A large-scale slaughter resulting in the macabre pile-up of bodies in mass graves yielded 23 of the victims on Thursday alone. Investigators are also searching another site in northwestern Sonora where bodies turned up last week. The first report by Borderland Beat (BB) of the San Fernando massacre came on April 6. Residents of the city — in the Mexican state of Tamaulipas about 90 miles south of Brownsville, Texas — told officials of the "narcograve," with initial reports of the number of bodies ranging from 48 to 60.

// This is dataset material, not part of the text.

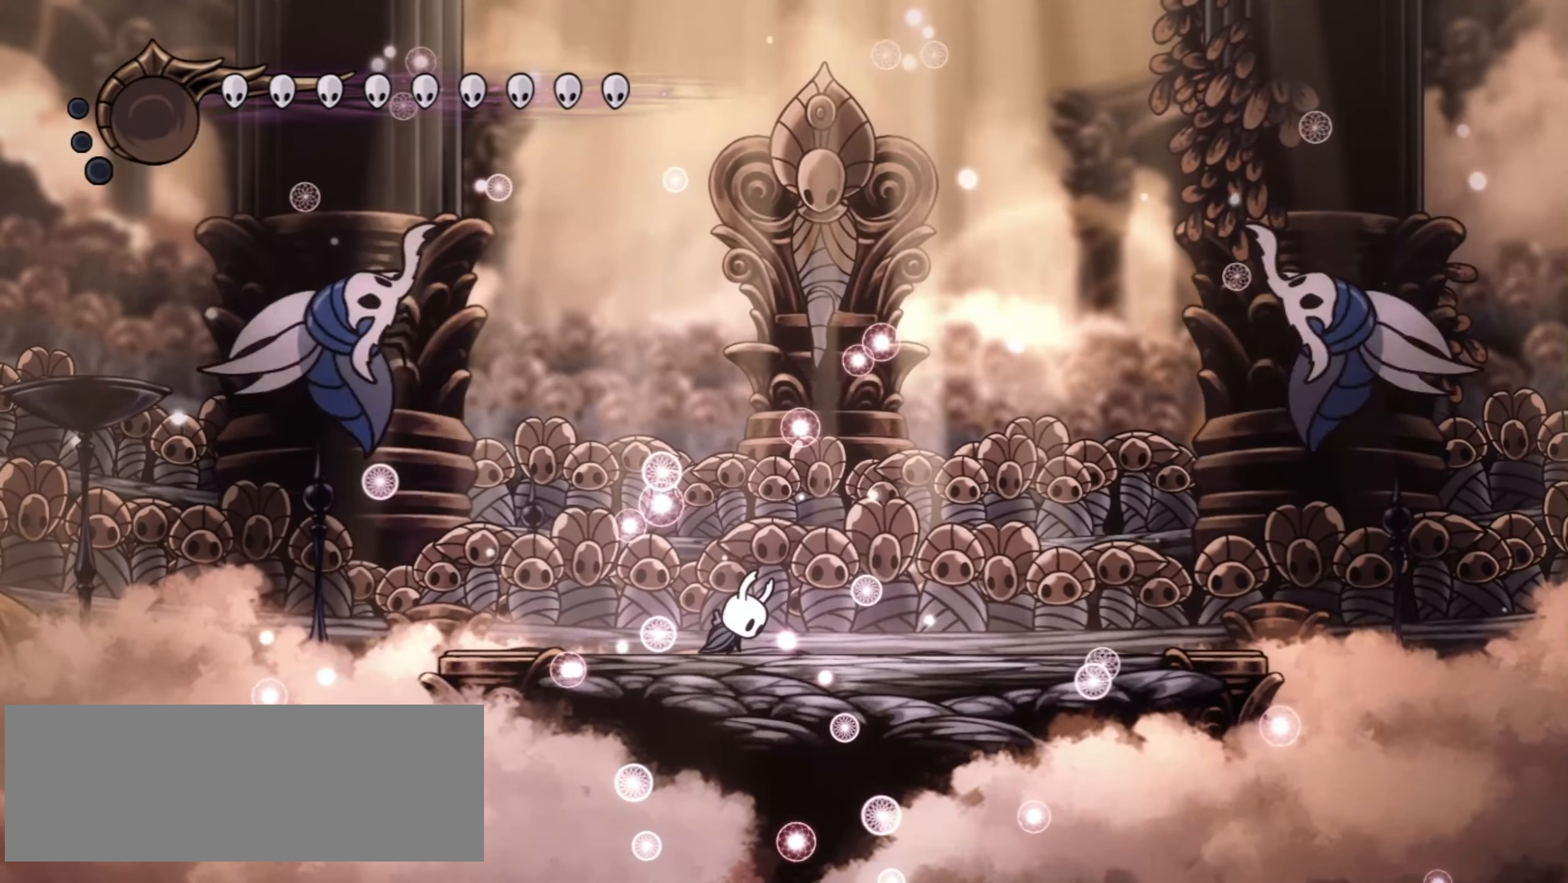
{"keys": ["right", "x"], "events": [[100, "x", "down"], [283, "left", "down"], [450, "left", "up"], [450, "right", "down"]]}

Mexican security forces had at the same time been searching for abducted bus passengers in the state of Tamaulipas, investigating reports that gunmen had been stopping buses and pulling off passengers, nearly always young men. The abductions were believed to be attempts at forced recruitment by the drug cartels. After the residents’ reports, officials found a mass grave — eight pits containing bodies — and later determined the victims to be the bus abductees. The discovery of the burial pits coincided with the date the first bus was reported missing, and by the weekend officials had detained suspects.
Initially it was thought the victims were all Mexicans, but one has been identified as a young Guatemalan.
By Friday, April 8, authorities had uncovered more bodies, bringing the count to 72. Fourteen suspected kidnappers were detained, nine of whom have been confirmed as members of the Zetas drug cartel. Some were caught driving a counterfeit Mexican Navy truck, and that initial capture led to an investigation. BB noted, “Witnesses to the kidnappings told the El Universal and El Norte newspapers that armed and uniformed men stormed the buses demanding to see identification papers [of passengers].” One witness said that although young men were usually the only ones abducted, women of all ages were taken off the buses, stripped, and raped.
BB reported on Tuesday, April 12 that as some victim identifications were being made, 40 more bodies were found, and the suspect list has now climbed to 16. It added:
One of the suspects, Armando Morales Uscanga, told investigators that he participated in the kidnapping and killing of bus passengers on March 24 and March 29, officials said. He also confessed to killing and burying 43 people, whose remains were found last Wednesday at a site outside San Fernando. Morales Uscanga was carrying nearly $5,000 in Mexican and U.S. currency, as well as an assault rifle, at the time of his arrest.
By Thursday, BB’s count was up to 126 with the discovery of 10 more bodies, and authorities speculate that as many as 300 may have been murdered and buried in the latest abduction. They fear hundreds more may be buried in yet-undiscovered narcograves. Also on Thursday, it was reported that 16 municipal police in San Fernando were detained, as evidence surfaced that they had allegedly provided protection to a local Zetas cell and covered up the mass murders and burials.At week’s end the body count was up to 145 recovered from 26 pits.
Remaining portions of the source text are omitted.